# Reparando una fuente de Disco Duro Externo



## joshdvd (May 15, 2017)

Buenas, gusto en saludarles. Tenía tiempo que no entraba por estos lados.

Abro este tema porque en una semana se dañaron dos fuentes de dos aparatos en mi casa, una de una Laptop, y otra de un disco duro externo.

Iré publicando dudas, consultas y avances, para que con ayuda de ustedes, si me lo permiten, poder repararlas, de forma que pueda servir también como una ayuda o referencia para aquellos que como yo se quieren aventurar a reparar sus propios chereques.

*Sin más preámbulo*, el primer caso es el siguiente:


Un enclóster (o case, enclosure) de disco duro externo se alimenta que una fuente que suministra 12V 2A, y 5V 2A.

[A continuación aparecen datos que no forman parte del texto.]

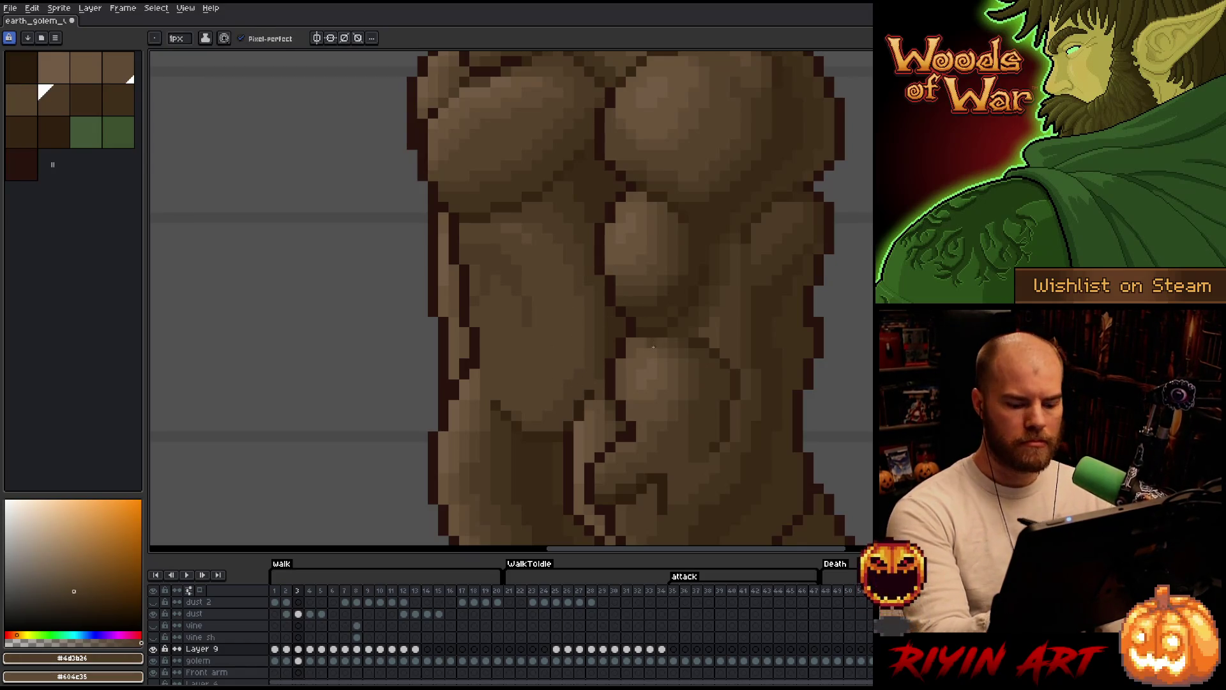
key("comma")
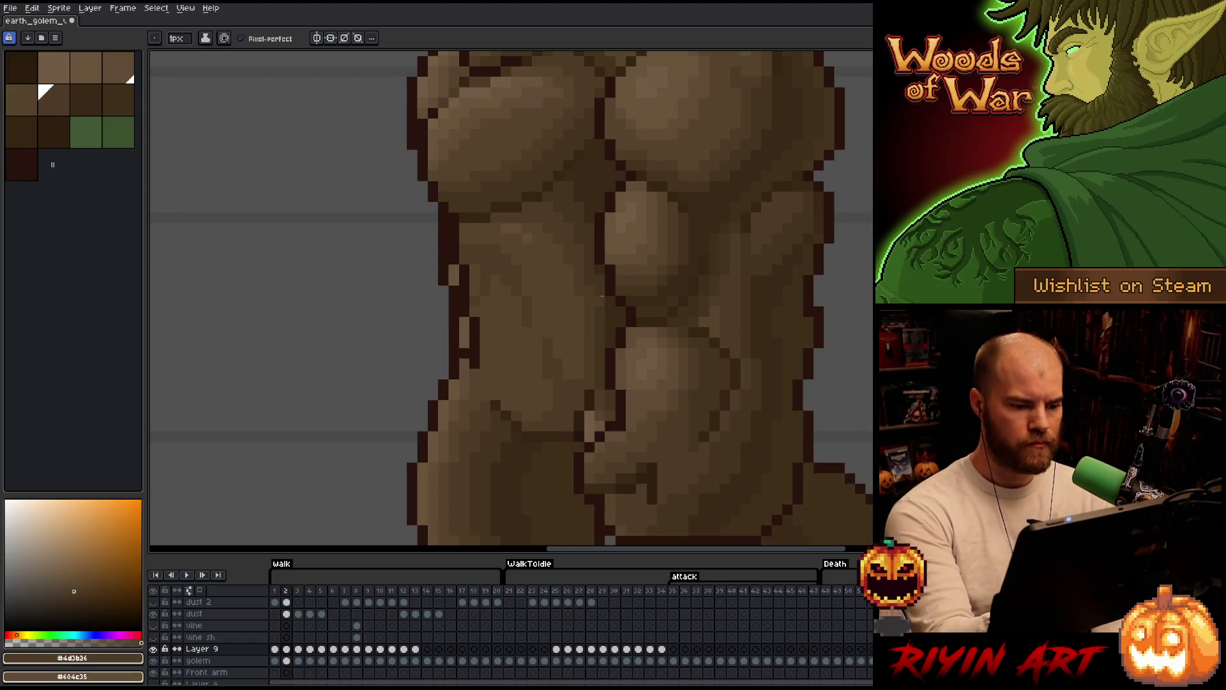
key("period")
key("comma")
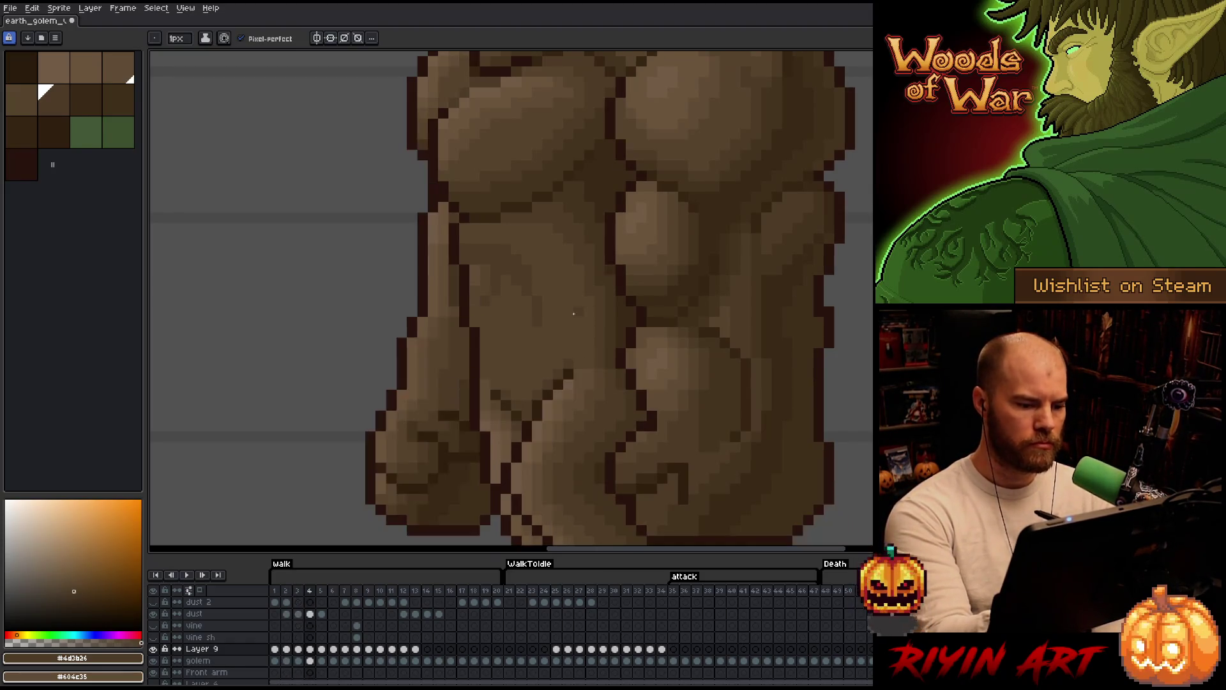
key("period")
key("ctrl")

Resulta que de repente al querer usarlo (tras años en desuso), enciende, pero no funciona. Al prestar atención se escucha un sonido, como si el disco duro estuviera intentando "arrancar".

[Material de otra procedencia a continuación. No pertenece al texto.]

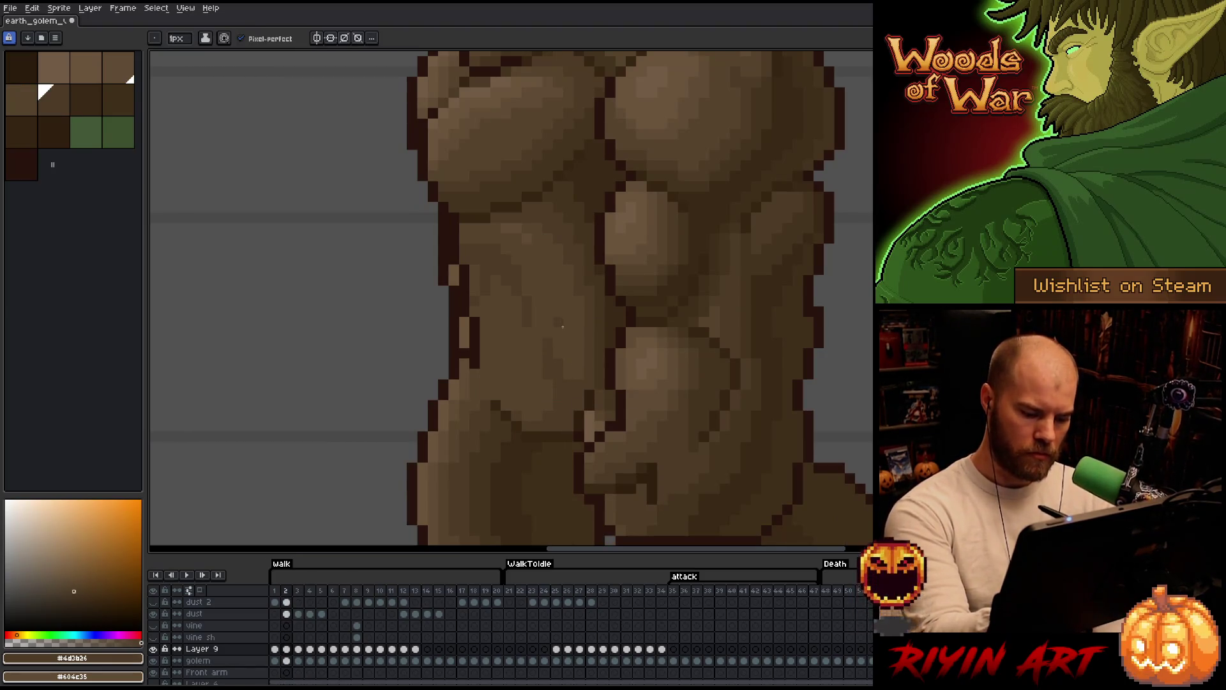
key("period")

Abro la fuente y mido la salidas, estando el disco duro apagado, ambas marcan en el multímetro ~12V y ~5V, como corresponde, pero al encenderlo, la de 5V baja a ~4.4V. Asumo yo que es por eso que no funciona.

Para ahorrar un poco la fatiga, conecté en paralelo una fuente de cargador de celular (5V 0.5A) a los 5V, porque según yo podría ser suficiente para mantener la tensión. Pues, resulta que el aparato enciende, la PC lo detecta y se puede accesar a él, pero, al querer copiar un archivo, se apaga momentáneamente y luego vuelve a encender y funcionar, hasta repetir el ciclo.

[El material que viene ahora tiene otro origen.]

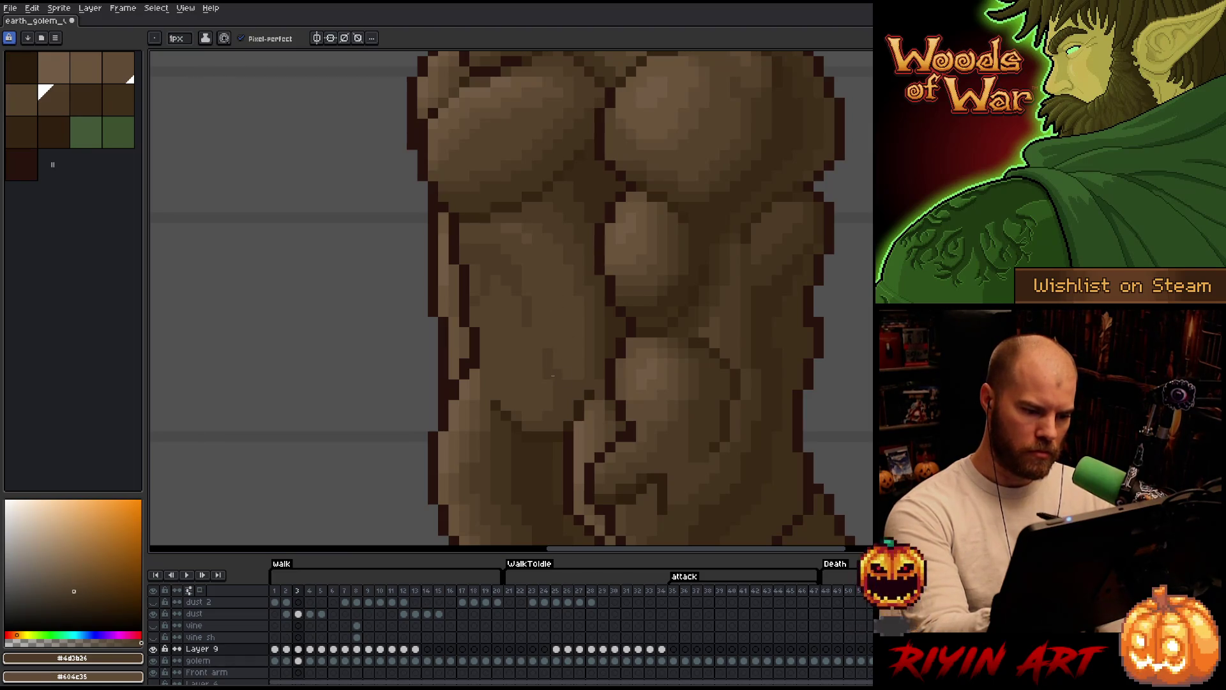
key("comma")
key("period")
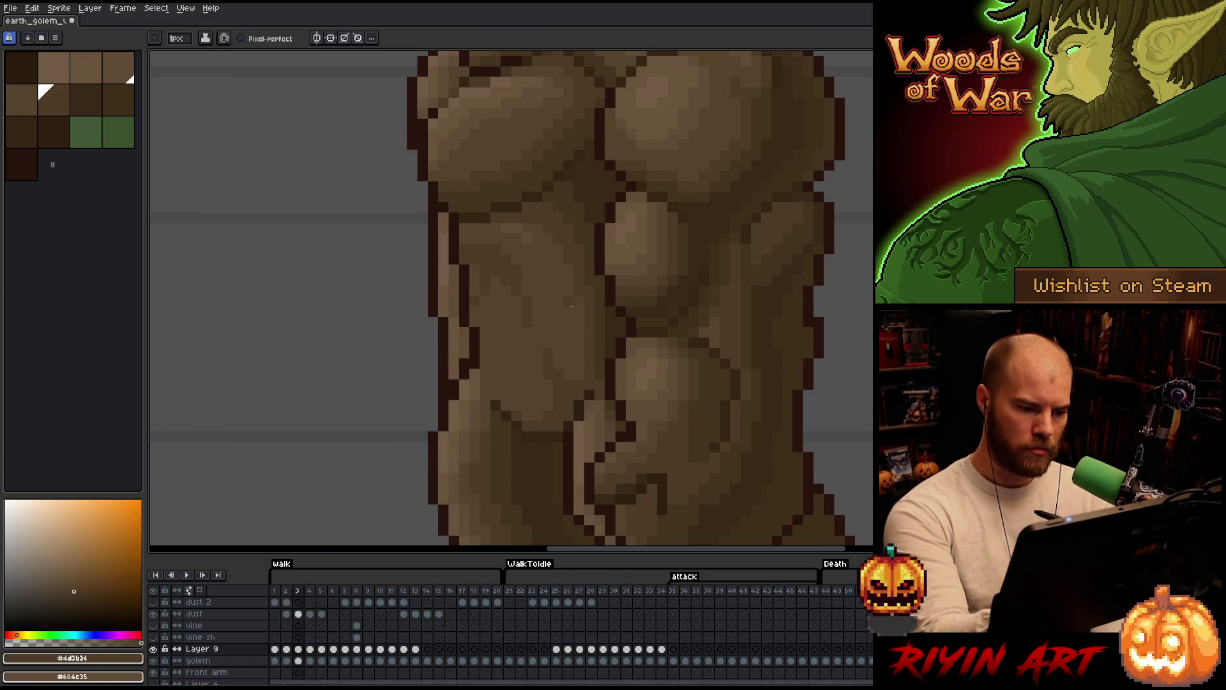
key("period")
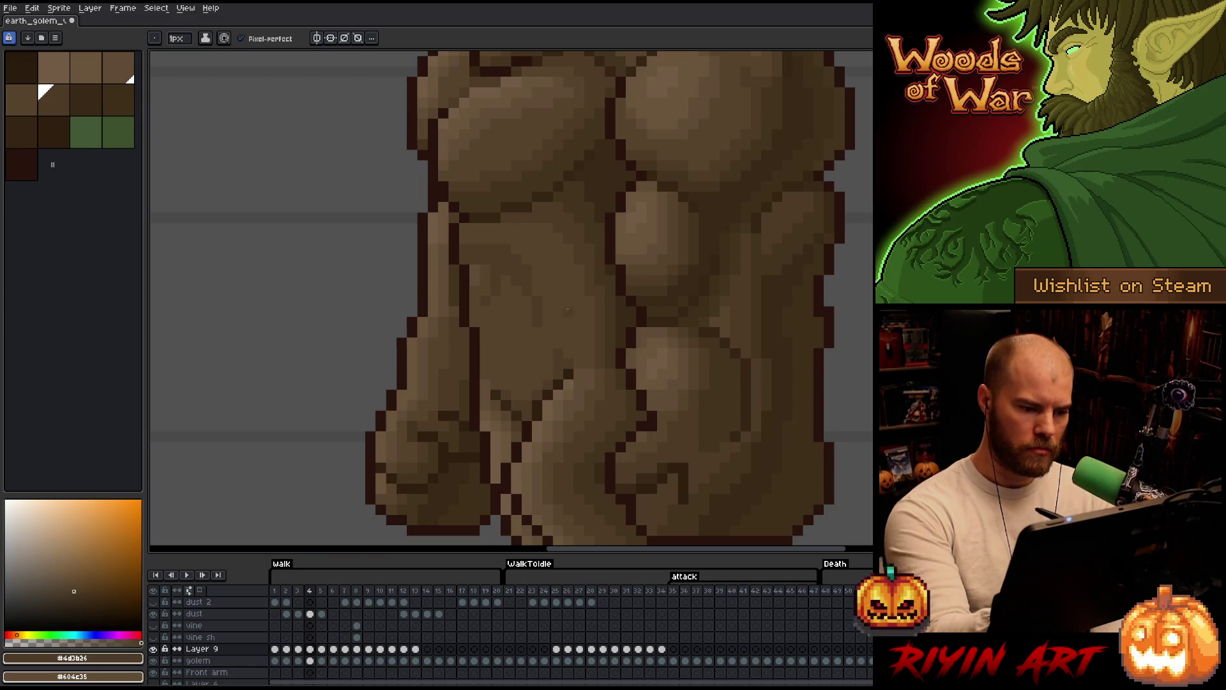
key("period")
key("period")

Y he aquí en mis intentos de repararlo.

Al marcar correctamente los ~12V y ~5 sin la carga, supongo que el problema está en la etapa final, y se me ocurre que el problema podría ser un transistor. ¿Uds qué opinan?

*Dato Adicional*

En el enclóster estoy colocando un disdo duro de láptop (2.5"), por lo cual, creo que sólo con la fuente de 5V es suficiente, de modo que otra opción podría ser, bajar los 12V a 5V.


Gracias de antemano, en nombre de todos los novatos. 

Adjunto fotos:


----------



## Daniel Meza (May 18, 2017)

Hola, casi seguro son los capacitores de salida, han aumentado su ESR (Resistencia Serie Equivalente). La caída de voltaje al colocar la carga es de sus principales síntomas. Intenta reemplazar los caps antes de comprar o adaptar alguna fuente 

Saludos


----------



## joshdvd (May 19, 2017)

Muchachos, este vendría a ser el diagrama de la fuente:

En la etapa inicial hay un fusible y otros componentes que no puse porque creo que no afectan, ya que después del puente de diodos el voltaje marca bien.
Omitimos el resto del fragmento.